Gerald Cook and Kara Wevers are students who travelled throughout Africa and visited a number of GlobalGiving projects. On March 18th they visited "Support 100 disabled youth with Assistive devices." When asked what they would tell their friends about this project, Gerald said "Incredible: You need to see this!" while Kara said "Great: They are making a difference."
Kara Wevers and I arrived at KEDAN’s office around 1:30pm. Fredrick Ouko and his colleges were kind enough to interrupt their lunches to meet with us. Upon entering the office, I could not help but notice that the worker there themselves were disabled and walked with the help of metallic crutches.

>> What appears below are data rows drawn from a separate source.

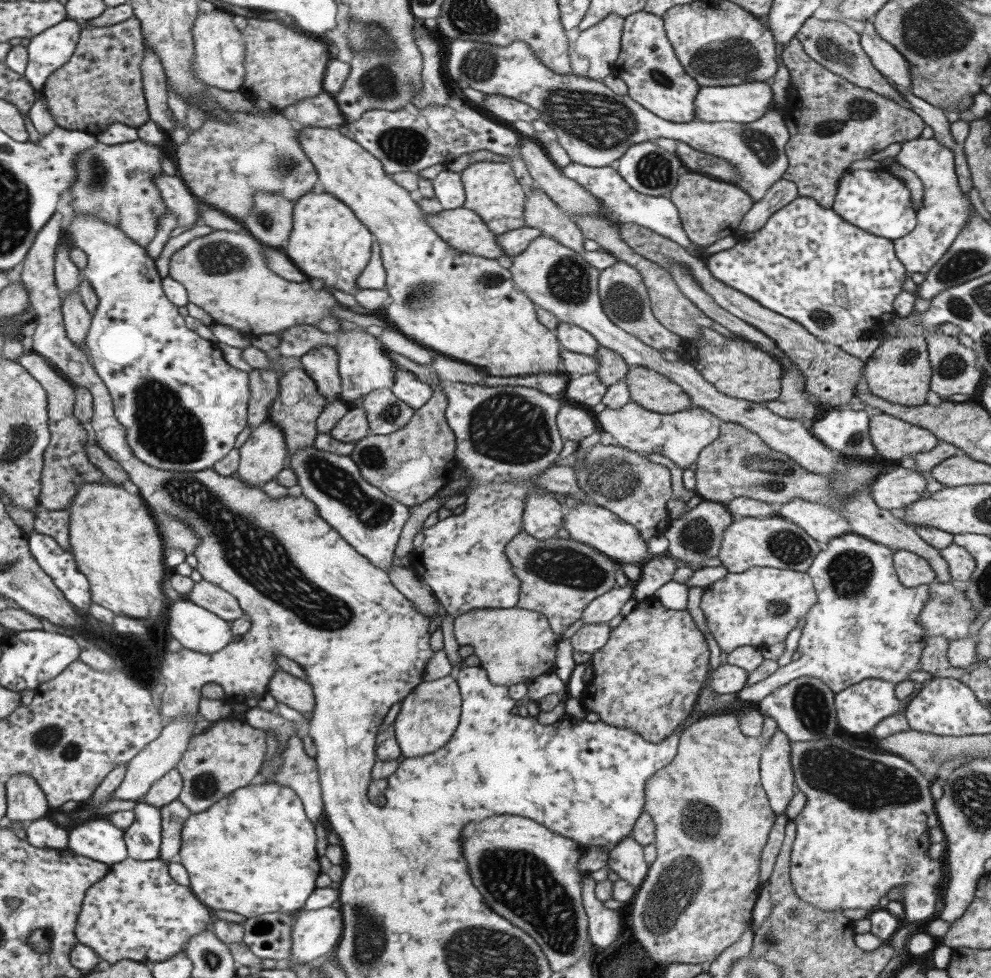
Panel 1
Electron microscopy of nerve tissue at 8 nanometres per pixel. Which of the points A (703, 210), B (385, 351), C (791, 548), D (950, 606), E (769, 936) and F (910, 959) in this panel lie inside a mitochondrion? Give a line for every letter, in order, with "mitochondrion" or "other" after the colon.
A: other
B: other
C: mitochondrion
D: mitochondrion
E: mitochondrion
F: other

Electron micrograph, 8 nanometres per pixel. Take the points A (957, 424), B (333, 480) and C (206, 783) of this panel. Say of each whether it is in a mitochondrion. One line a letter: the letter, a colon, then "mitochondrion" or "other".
A: other
B: mitochondrion
C: mitochondrion

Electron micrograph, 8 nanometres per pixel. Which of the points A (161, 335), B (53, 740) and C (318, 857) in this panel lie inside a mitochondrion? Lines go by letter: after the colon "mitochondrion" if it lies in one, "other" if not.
A: other
B: mitochondrion
C: other

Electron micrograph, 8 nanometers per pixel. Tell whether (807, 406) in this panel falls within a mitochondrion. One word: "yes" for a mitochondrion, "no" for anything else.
no

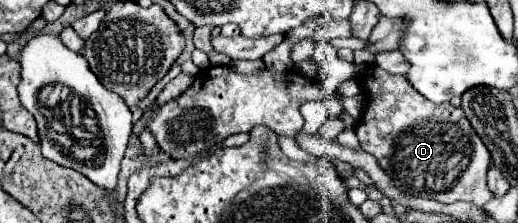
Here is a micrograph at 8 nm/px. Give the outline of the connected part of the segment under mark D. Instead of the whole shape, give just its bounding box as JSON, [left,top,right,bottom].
[355,65,493,205]

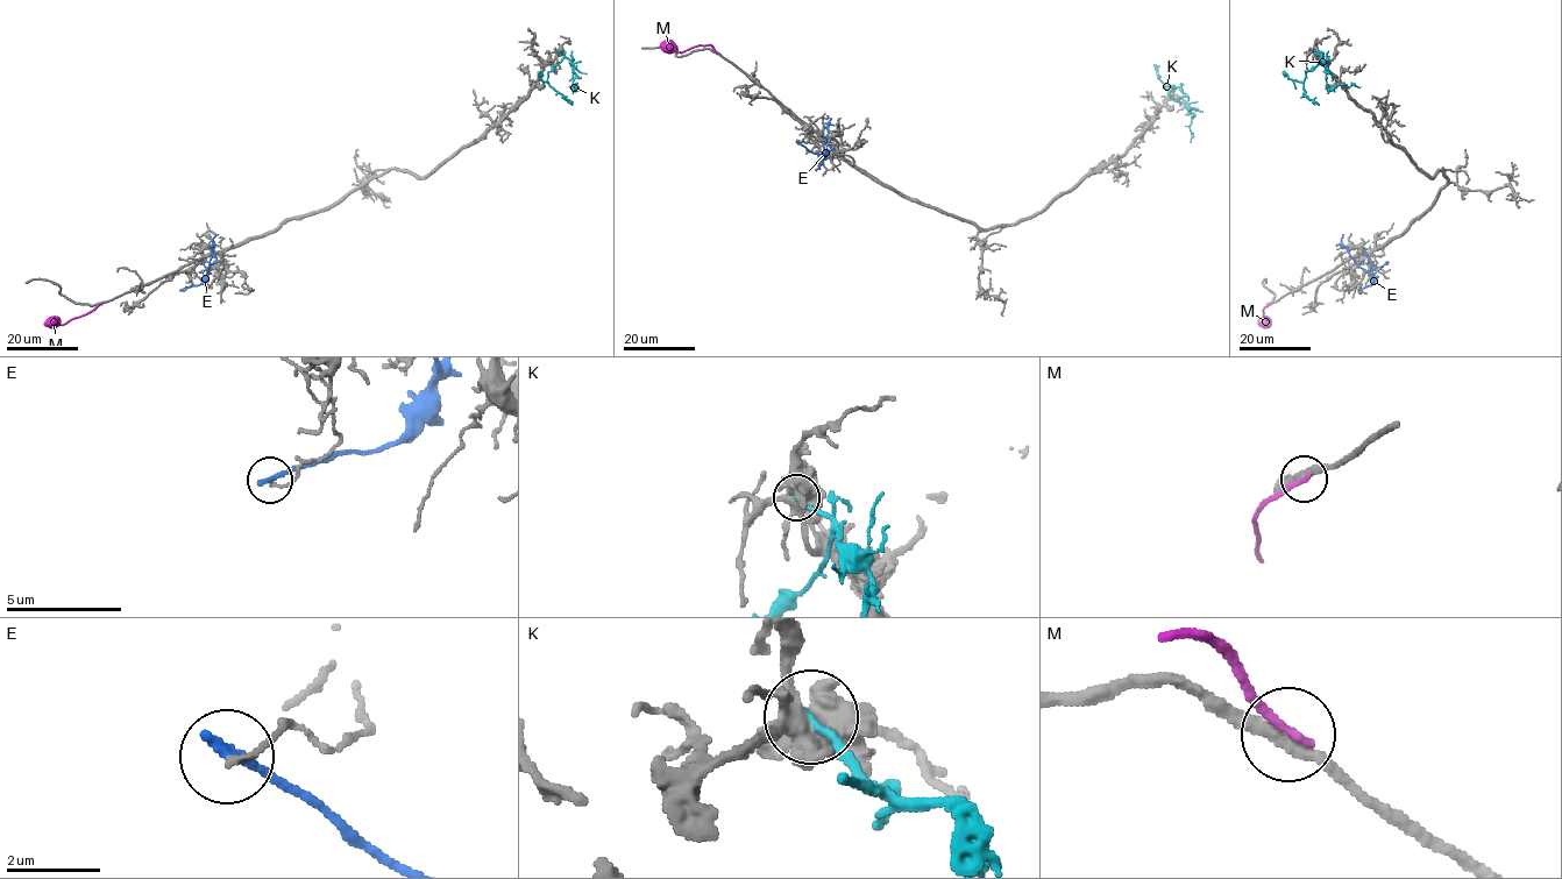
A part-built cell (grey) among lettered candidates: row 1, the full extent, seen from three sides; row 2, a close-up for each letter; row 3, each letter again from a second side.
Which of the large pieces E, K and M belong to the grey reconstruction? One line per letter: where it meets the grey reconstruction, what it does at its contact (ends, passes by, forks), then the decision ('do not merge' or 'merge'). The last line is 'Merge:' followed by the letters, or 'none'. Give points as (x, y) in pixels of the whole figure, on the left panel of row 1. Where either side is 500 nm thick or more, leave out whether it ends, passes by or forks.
E: (182, 290) | it ends | do not merge
K: (559, 51) | do not merge
M: (100, 304) | it ends | do not merge
Merge: none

We started by asking a variety of questions about his organization and their services. The organization was quite amazing. They candidly discussed a variety of topics. Their organization does a lot of great work including obtaining supplies and equipment for disabled individuals living in the slums, as well as leading workshops, sporting games, and other events to educated and help people to socially interact. In the middle of our interview, one of the men had to excuse himself in order to lead a human rights workshop.
We then took a small tour of the area and met with many beneficiaries. One room was filled with computers and it seemed some form of computer literacy was taking place. They were kind enough to allow us access to the room where the human rights workshop. We watched as a man stood at the front of a small, very crowded room and lectured about individual rights. Two different people stood signing, presumably into two different languages, to “translate.” He asked me to briefly introduce myself and I must admit feeling a bit strange as these two people “translated” all of my words into sign language. That was definitely a first!
There were a lot of beneficiaries present and most were excited to be introduced and to talk to us. It was obvious that the organization was holding a few events that day and that the people there felt extremely comfortable with all of KEDAN’s staff and with us. We shared few stories and someone taught me “the Kenyan way” to shake hands with a friend (slap hands hard into a handshake, switch grips to an “arm-wrestling-position,” then switch grips again back into a handshake position).
Overall an amazing experience. I would personally vouch for this organization and encourage anyone to donate knowing 100% that they are legitimate and doing good work.
Don’t you love it when a group of people recognizes injustice and decides to do something about it? That’s exactly what they’re all about at KEDAN (Kenya Disabled Action Network). Fredrick Ouko and his committed staff realized that the needs of disabled people living in the Nairobi slums were not being met. So they have been working to advocate for the rights of this disabled community. Their passion comes from their personal experiences as many of them live with their own physical disabilities.
When I had the chance to visit with them last month, I was able to see their staff in action. I saw them teaching computer classes and leading trainings on basic human rights. I got to speak with a few people who had received assistive devices like crutches and canes as a result of KEDAN. They were very grateful and gushed about the generosity of KEDAN and the positive changes that resulted in their lives after receiving their new devices. It seems that not only does KEDAN help disabled adults, they also work to give them hope for a better life. What a valuable contribution to the wellbeing of this Kibera community!